(Document extract)
------

The first Catholic priests landed in Malacca in 1511 as military chaplains to the Portuguese. The missionaries were Franciscan and Dominican friars.Malacca new role became a stop-over for the thousands of missionaries who spread the faith to South and Far East Asia. Till today, small Christian communities are found in these places due to its missionary zest. Malacca holds a special place in the history of the Church in this region.

First wave of evangelisation[edit]

From the 7th to the 14th century, numerous small kingdoms which were strongly Hindu, existed at river mouths. The Sri Vijaya Empire extended its great influence to the region. In 1403, a prince from Sumatra, Parameswara, founded Malacca. He converted to Islam and took the name of Sri Maharaja Mohammed Shah.

------

(Working data)
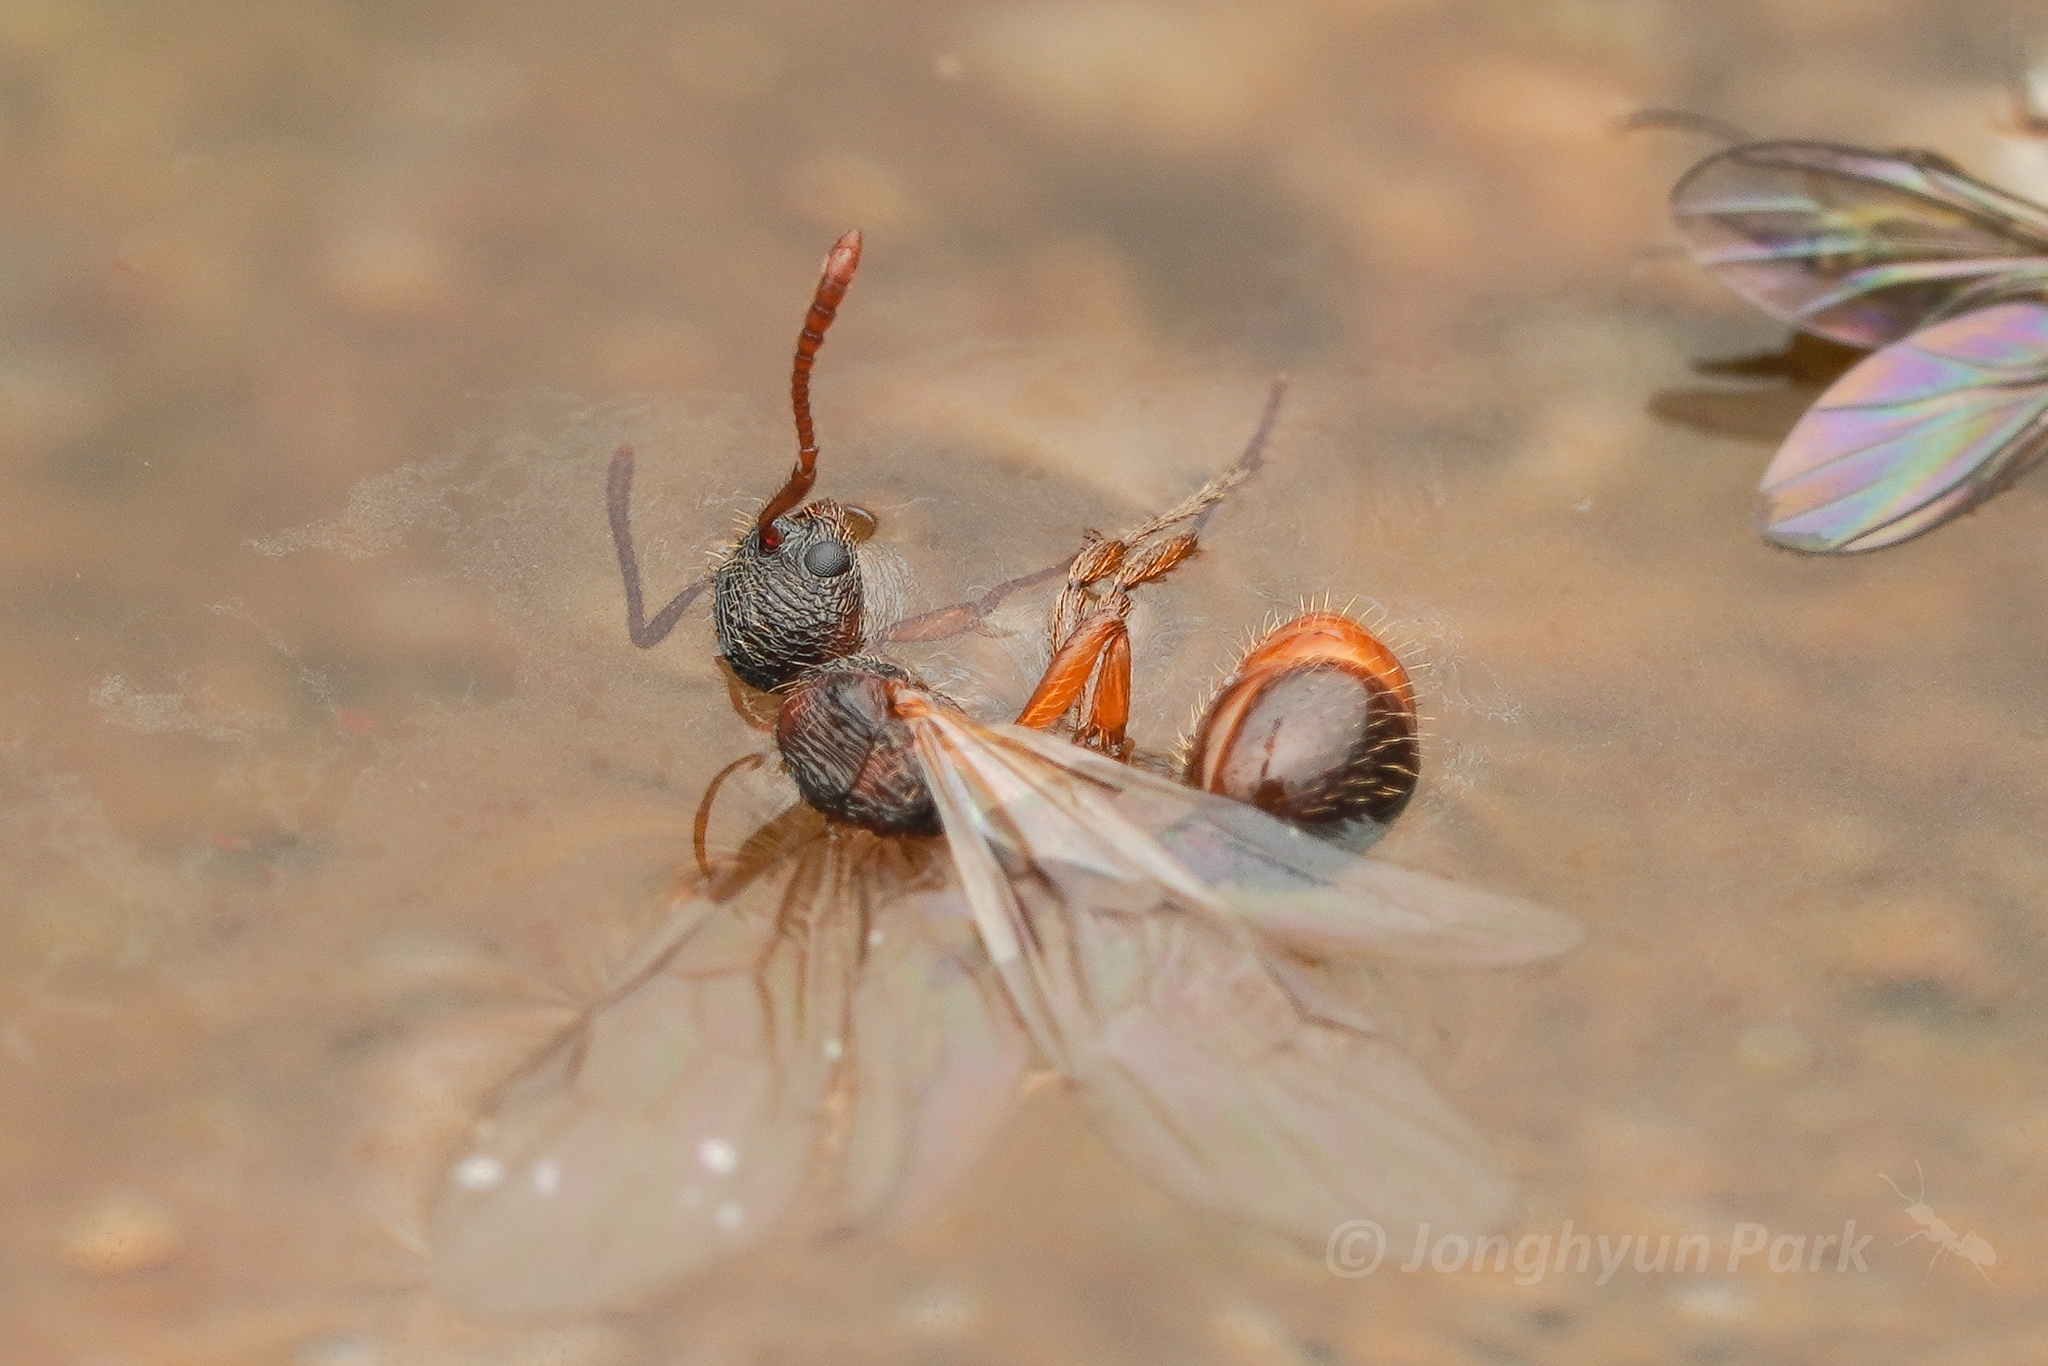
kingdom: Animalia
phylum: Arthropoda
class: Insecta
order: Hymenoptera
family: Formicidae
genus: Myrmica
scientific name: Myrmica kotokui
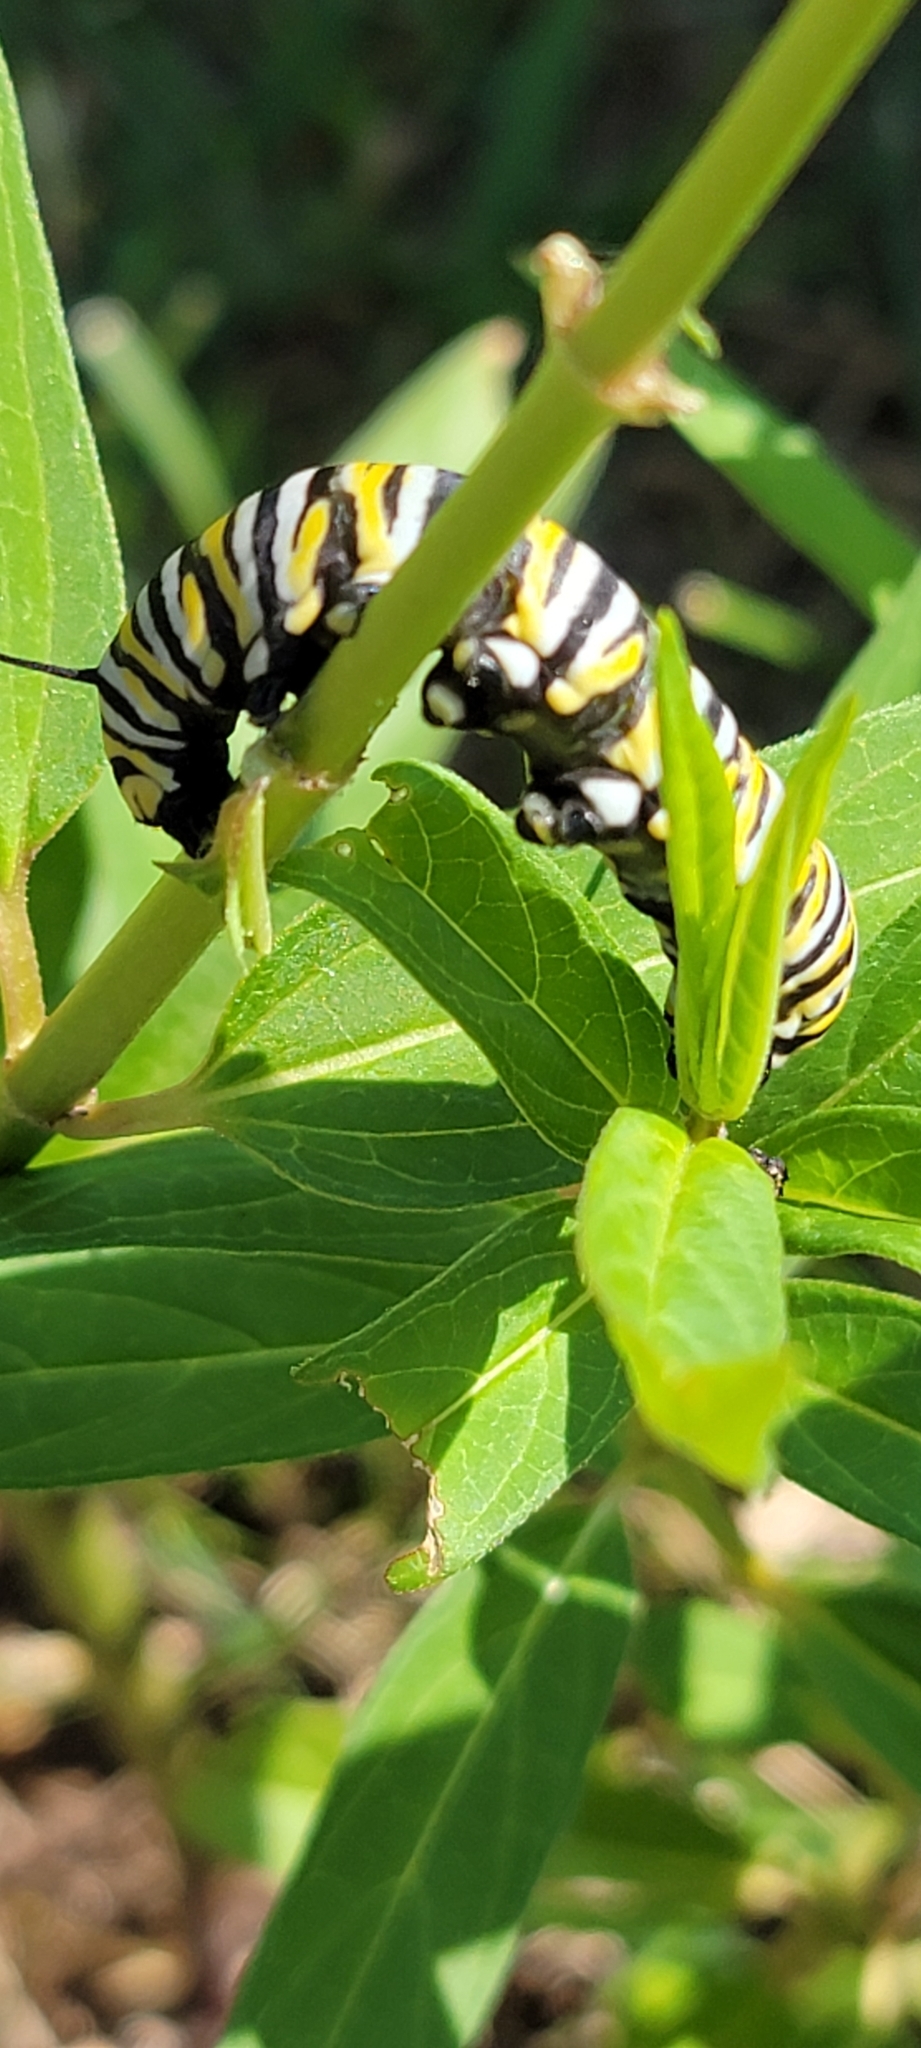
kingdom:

------

(Exercises)
a) Can you reproduce the passage on the Church in Malacca, starting at "The first Catholic" and ending at "Maharaja Mohammed Shah."?
b) Could you edit the classification rows above so that "scientific name" becomes "species" in every one, with all else unchanged and the pictures left out?

(Answers provided)
a)
The first Catholic priests landed in Malacca in 1511 as military chaplains to the Portuguese. The missionaries were Franciscan and Dominican friars.Malacca new role became a stop-over for the thousands of missionaries who spread the faith to South and Far East Asia. Till today, small Christian communities are found in these places due to its missionary zest. Malacca holds a special place in the history of the Church in this region.

First wave of evangelisation[edit]

From the 7th to the 14th century, numerous small kingdoms which were strongly Hindu, existed at river mouths. The Sri Vijaya Empire extended its great influence to the region. In 1403, a prince from Sumatra, Parameswara, founded Malacca. He converted to Islam and took the name of Sri Maharaja Mohammed Shah.

b)
kingdom: Animalia
phylum: Arthropoda
class: Insecta
order: Hymenoptera
family: Formicidae
genus: Myrmica
species: Myrmica kotokui
kingdom:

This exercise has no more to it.